I think there might be some confusion about pinching out... the advice has always been, for tomatoes which produce fruits of a medium or large size, stop them by pinching out once 6-8 trusses have formed, and that means all over. It is not necessary to do this at all with smaller tomatoes, such as cherry tomato varieties.
UPDATE: I made a comment below, but decided to add it to the answer with more detail - as I said, if you're growing a cordon variety, these are grown as a single stem, tied to a support, and only 4 trusses are allowed to develop. Side shoots are removed to keep the upright shape and limit the number of trusses. Examples of cordon tomatoes are Ailsa Craig, Alicante, Craigella, tumbler, Moneymaker - there are many more, so it rather depends on the variety you're growing as to how you treat them. Note that four trusses is usual in cooler climes with a shorter growing season - hotter parts of the world tend to restrict to around 6. The other group of bush varieties need no such treatment, though some of them may need staking (such as Pixie).

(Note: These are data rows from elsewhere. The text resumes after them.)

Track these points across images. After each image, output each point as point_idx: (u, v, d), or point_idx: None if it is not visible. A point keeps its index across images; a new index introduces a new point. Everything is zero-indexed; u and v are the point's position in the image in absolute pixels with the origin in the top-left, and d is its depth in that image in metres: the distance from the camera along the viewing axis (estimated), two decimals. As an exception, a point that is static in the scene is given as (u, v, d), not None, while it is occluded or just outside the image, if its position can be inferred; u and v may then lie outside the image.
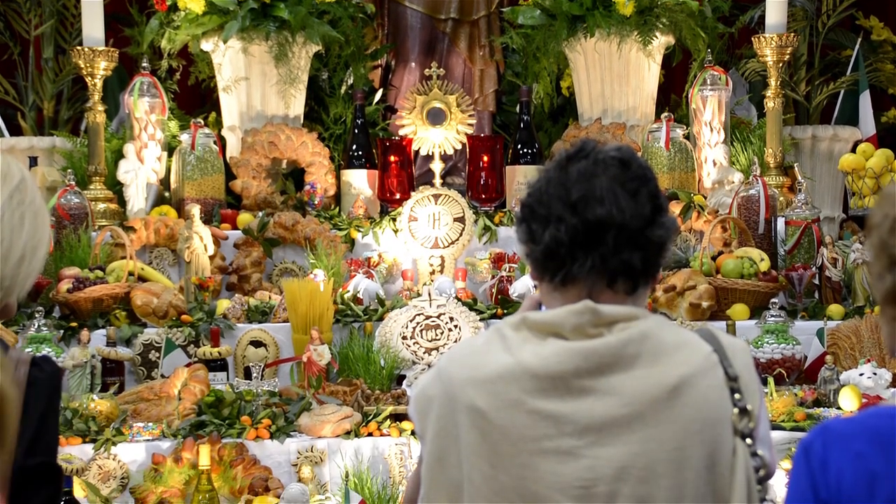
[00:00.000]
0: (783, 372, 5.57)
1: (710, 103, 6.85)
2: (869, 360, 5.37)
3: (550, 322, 2.03)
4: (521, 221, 2.13)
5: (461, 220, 6.56)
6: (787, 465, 4.66)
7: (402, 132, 6.86)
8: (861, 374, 5.27)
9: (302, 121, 7.15)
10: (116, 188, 6.85)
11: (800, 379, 5.65)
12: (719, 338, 2.10)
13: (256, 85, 7.05)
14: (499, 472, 1.97)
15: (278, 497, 4.69)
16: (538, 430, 1.97)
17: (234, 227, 6.69)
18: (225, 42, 6.86)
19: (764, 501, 2.01)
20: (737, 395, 2.04)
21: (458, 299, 6.08)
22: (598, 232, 2.04)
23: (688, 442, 1.98)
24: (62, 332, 5.89)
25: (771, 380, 5.37)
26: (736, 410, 2.03)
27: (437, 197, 6.57)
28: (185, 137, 6.87)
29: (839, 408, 5.17)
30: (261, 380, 5.59)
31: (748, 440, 2.02)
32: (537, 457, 1.96)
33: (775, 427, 4.99)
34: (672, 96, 7.53)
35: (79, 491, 4.83)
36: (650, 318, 2.06)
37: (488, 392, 2.00)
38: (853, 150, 6.93)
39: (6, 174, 2.02)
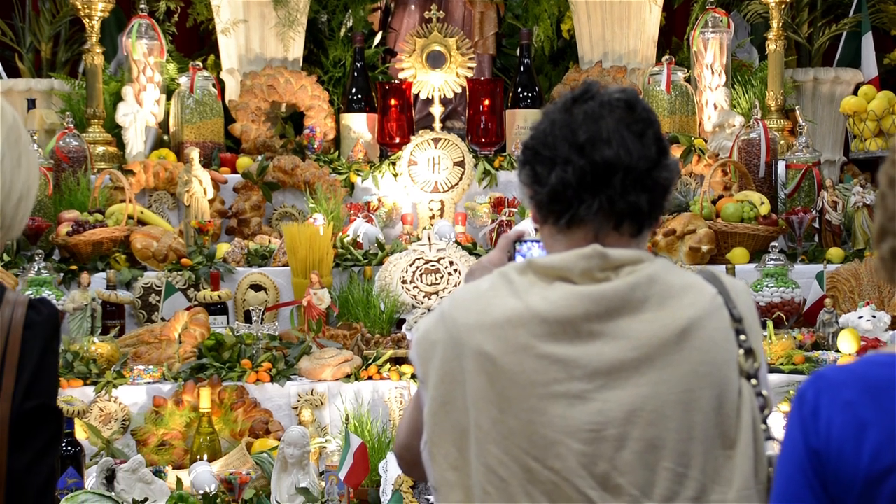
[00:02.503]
0: (782, 315, 5.58)
1: (711, 46, 6.81)
2: (868, 303, 5.38)
3: (558, 266, 2.03)
4: (525, 164, 2.11)
5: (461, 164, 6.55)
6: (785, 407, 4.68)
7: (401, 75, 6.82)
8: (860, 317, 5.27)
9: (301, 64, 7.11)
10: (115, 131, 6.83)
11: (799, 322, 5.66)
12: (722, 279, 2.10)
13: (255, 27, 7.01)
14: (507, 417, 1.97)
15: (279, 440, 4.71)
16: (548, 375, 1.97)
17: (234, 171, 6.68)
18: (223, -17, 6.81)
19: (769, 440, 2.02)
20: (742, 337, 2.04)
21: (458, 243, 6.08)
22: (606, 173, 2.03)
23: (696, 384, 1.98)
24: (62, 275, 5.89)
25: (770, 323, 5.37)
26: (741, 351, 2.04)
27: (436, 141, 6.55)
28: (183, 80, 6.84)
29: (838, 351, 5.18)
30: (261, 323, 5.60)
31: (753, 380, 2.03)
32: (547, 401, 1.96)
33: (774, 370, 5.00)
34: (673, 39, 7.49)
35: (80, 433, 4.85)
36: (656, 261, 2.05)
37: (496, 337, 1.99)
38: (855, 93, 6.90)
39: (1, 115, 2.04)
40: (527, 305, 2.00)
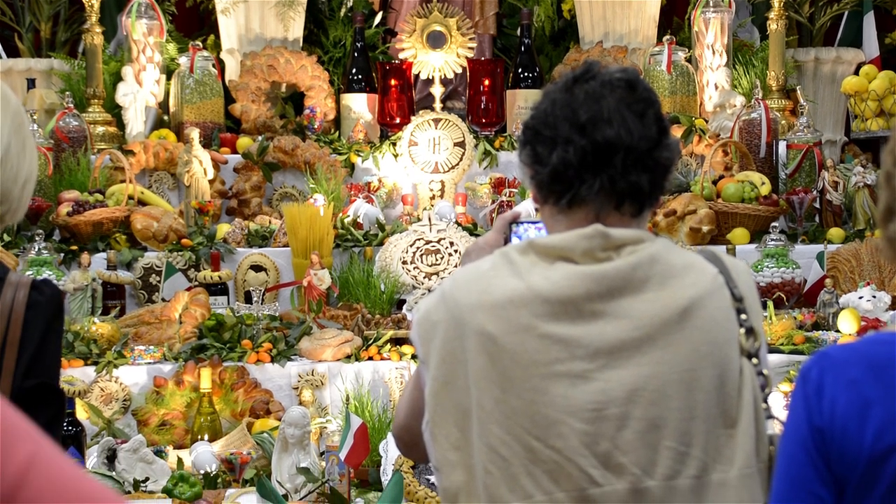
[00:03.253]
0: (782, 296, 5.58)
1: (712, 26, 6.79)
2: (868, 283, 5.38)
3: (559, 246, 2.03)
4: (525, 144, 2.11)
5: (461, 144, 6.54)
6: (785, 388, 4.68)
7: (402, 56, 6.81)
8: (860, 297, 5.28)
9: (301, 44, 7.10)
10: (115, 111, 6.82)
11: (799, 302, 5.66)
12: (723, 259, 2.10)
13: (255, 7, 6.99)
14: (509, 397, 1.97)
15: (279, 420, 4.71)
16: (549, 354, 1.97)
17: (234, 152, 6.67)
18: (223, -37, 6.79)
19: (770, 419, 2.03)
20: (743, 316, 2.05)
21: (459, 224, 6.08)
22: (607, 153, 2.03)
23: (698, 363, 1.98)
24: (62, 255, 5.89)
25: (770, 303, 5.37)
26: (742, 331, 2.04)
27: (437, 121, 6.54)
28: (183, 60, 6.83)
29: (838, 331, 5.19)
30: (261, 304, 5.60)
31: (754, 360, 2.04)
32: (549, 380, 1.96)
33: (774, 350, 5.00)
34: (674, 19, 7.46)
35: (81, 413, 4.85)
36: (657, 241, 2.06)
37: (498, 317, 1.99)
38: (856, 73, 6.89)
39: (4, 100, 2.06)
40: (528, 285, 2.00)
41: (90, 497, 1.28)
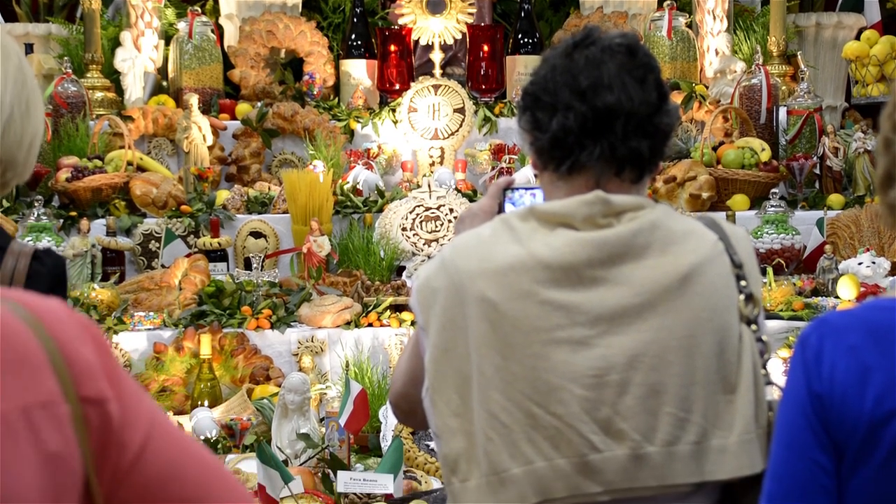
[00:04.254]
0: (782, 262, 5.58)
1: (713, -9, 6.77)
2: (868, 249, 5.38)
3: (560, 212, 2.02)
4: (525, 110, 2.10)
5: (461, 110, 6.52)
6: (784, 354, 4.69)
7: (401, 21, 6.78)
8: (860, 264, 5.28)
9: (300, 9, 7.07)
10: (113, 77, 6.80)
11: (798, 269, 5.66)
12: (722, 225, 2.10)
13: (254, -28, 6.96)
14: (510, 363, 1.97)
15: (279, 386, 4.72)
16: (550, 321, 1.97)
17: (233, 118, 6.66)
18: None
19: (769, 384, 2.03)
20: (742, 282, 2.05)
21: (458, 191, 6.07)
22: (607, 119, 2.03)
23: (698, 330, 1.98)
24: (62, 221, 5.89)
25: (770, 269, 5.37)
26: (742, 297, 2.04)
27: (436, 87, 6.53)
28: (181, 26, 6.80)
29: (837, 297, 5.19)
30: (261, 270, 5.60)
31: (753, 326, 2.04)
32: (549, 347, 1.96)
33: (773, 316, 5.01)
34: (675, -17, 7.43)
35: (82, 379, 4.86)
36: (657, 207, 2.05)
37: (499, 283, 1.98)
38: (857, 38, 6.86)
39: (5, 54, 1.94)
40: (529, 252, 2.00)
41: (199, 455, 1.37)
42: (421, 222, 5.91)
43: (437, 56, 6.71)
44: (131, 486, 1.31)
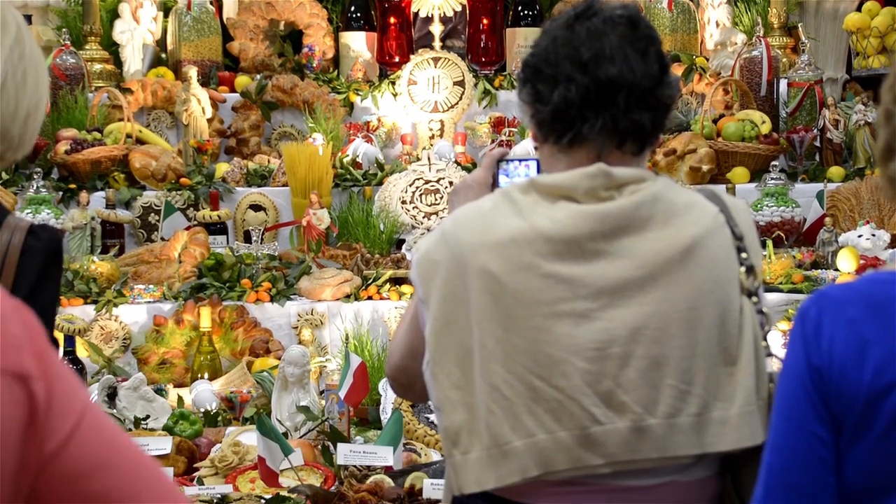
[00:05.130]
0: (782, 234, 5.57)
1: (713, -38, 6.74)
2: (868, 222, 5.37)
3: (562, 185, 2.01)
4: (526, 82, 2.09)
5: (461, 83, 6.51)
6: (783, 326, 4.69)
7: (400, -7, 6.76)
8: (860, 236, 5.27)
9: (299, -19, 7.04)
10: (112, 49, 6.78)
11: (798, 241, 5.66)
12: (722, 197, 2.10)
13: (252, -57, 6.93)
14: (512, 336, 1.96)
15: (279, 359, 4.72)
16: (552, 294, 1.96)
17: (232, 90, 6.64)
18: None
19: (769, 356, 2.03)
20: (743, 255, 2.05)
21: (458, 164, 6.07)
22: (610, 92, 2.02)
23: (700, 302, 1.98)
24: (61, 193, 5.88)
25: (770, 242, 5.37)
26: (743, 269, 2.04)
27: (436, 60, 6.51)
28: (180, -3, 6.78)
29: (837, 269, 5.18)
30: (260, 243, 5.60)
31: (754, 298, 2.04)
32: (551, 320, 1.96)
33: (773, 289, 5.01)
34: (675, -44, 7.40)
35: (81, 351, 4.87)
36: (658, 179, 2.05)
37: (501, 256, 1.98)
38: (858, 9, 6.83)
39: (3, 24, 1.89)
40: (531, 225, 1.99)
41: (131, 453, 1.32)
42: (420, 195, 5.90)
43: (436, 28, 6.69)
44: (54, 477, 1.26)
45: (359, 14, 6.84)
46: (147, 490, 1.31)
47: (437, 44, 6.66)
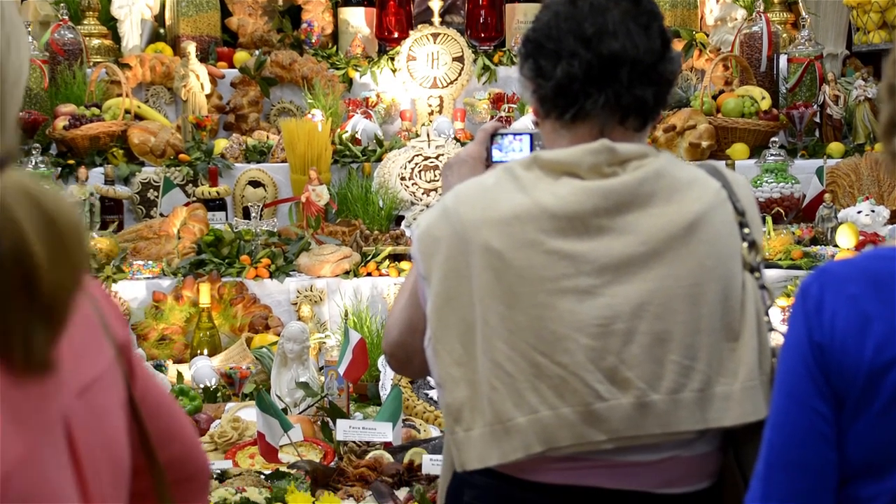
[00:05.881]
0: (781, 211, 5.57)
1: (714, -63, 6.72)
2: (867, 198, 5.36)
3: (565, 161, 2.01)
4: (527, 57, 2.08)
5: (460, 59, 6.49)
6: (782, 302, 4.69)
7: (399, -32, 6.73)
8: (859, 212, 5.26)
9: (298, -44, 7.01)
10: (110, 24, 6.76)
11: (798, 217, 5.65)
12: (724, 173, 2.10)
13: (251, -82, 6.90)
14: (515, 313, 1.96)
15: (278, 335, 4.73)
16: (556, 270, 1.96)
17: (231, 66, 6.62)
18: None
19: (772, 331, 2.03)
20: (745, 230, 2.04)
21: (457, 140, 6.05)
22: (613, 67, 2.01)
23: (703, 277, 1.98)
24: (60, 169, 5.88)
25: (769, 218, 5.36)
26: (745, 244, 2.04)
27: (435, 36, 6.49)
28: (179, -28, 6.75)
29: (836, 245, 5.18)
30: (259, 219, 5.59)
31: (756, 273, 2.04)
32: (555, 296, 1.96)
33: (772, 265, 5.01)
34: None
35: (81, 328, 4.86)
36: (661, 155, 2.05)
37: (504, 232, 1.97)
38: (859, -15, 6.81)
39: None
40: (535, 201, 1.98)
41: (170, 396, 1.57)
42: (420, 171, 5.89)
43: (436, 4, 6.66)
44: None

Note that cotyledon refers to seed leaves rather than lateral (side) shoots; laterals may also arise from existing branches, at the ends. All should be removed so that you just have leaves which arise from the main stem - beyond 4 (or whatever is appropriate for where you are) trusses, you 'stop' by taking the top off. Later in the growing season, towards the end, as ripening goes on, if there are a lot of leaves on the main stem, many can be removed to enable less shading of the fruits.